Identifizierung früher epigenetischer Veränderungen, die zur Ausbildung einer Fettleber beitragen
(2018)
Oxidative posttranslationale Modifikationen endogener Proteine werden v. a. durch reaktive Sauerstoff- und Stickstoffspezies (engl:. Reactive Oxygen Species, ROS, reactive nitrogen species, RNS) hervorgerufen und können sowohl reversibel (z. B. Disulfidbindungen) als auch irreversibel (z. B. Proteincarbonyle) erfolgen [1–3]. Lange wurde angenommen, dass oxidative posttranslationale Proteinmodifikationen (oxPTPM) nur von untergeordneter Bedeutung für den Metabolismus sind.

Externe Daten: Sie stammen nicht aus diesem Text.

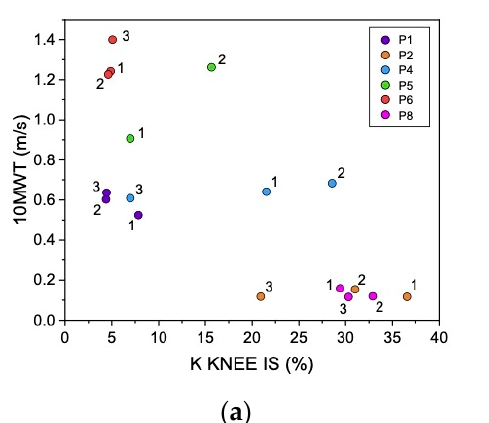
session against the walking tests results (10MWT and TUG) (Figure 5).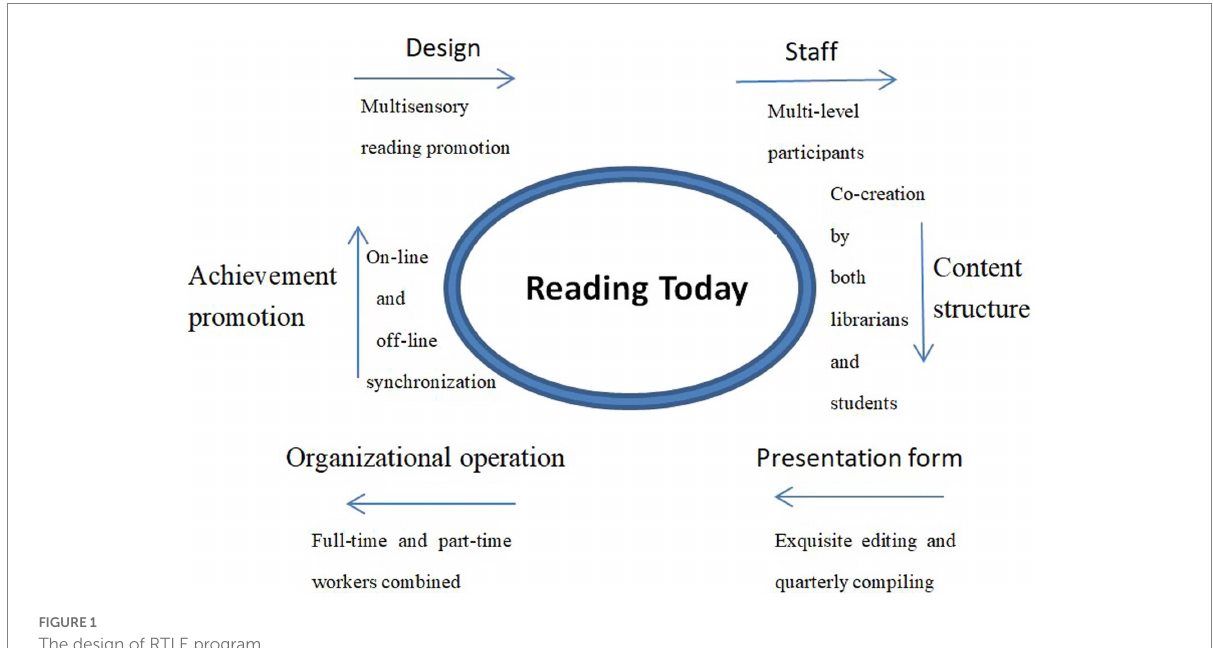
FIGURE 1 The design of RTLE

Tatsächlich handelt es sich jedoch um einen physiologischen Prozess, der über die Modulation der Proteinstruktur auch die Proteinfunktion (z. B. Enzymaktivität, Stabilität) und somit zahlreiche Stoffwechselwege wie den Energiestoffwechsel, die Immunfunktion, die vaskuläre Funktion sowie Apoptose und Genexpression beeinflussen kann. Die Bildung von oxPTPM ist dabei hochreguliert und hängt u. a. von der Proteinstruktur, der Verfügbarkeit von ROS und RNS sowie dem lokalen Mikromilieu der Zelle ab [2, 4].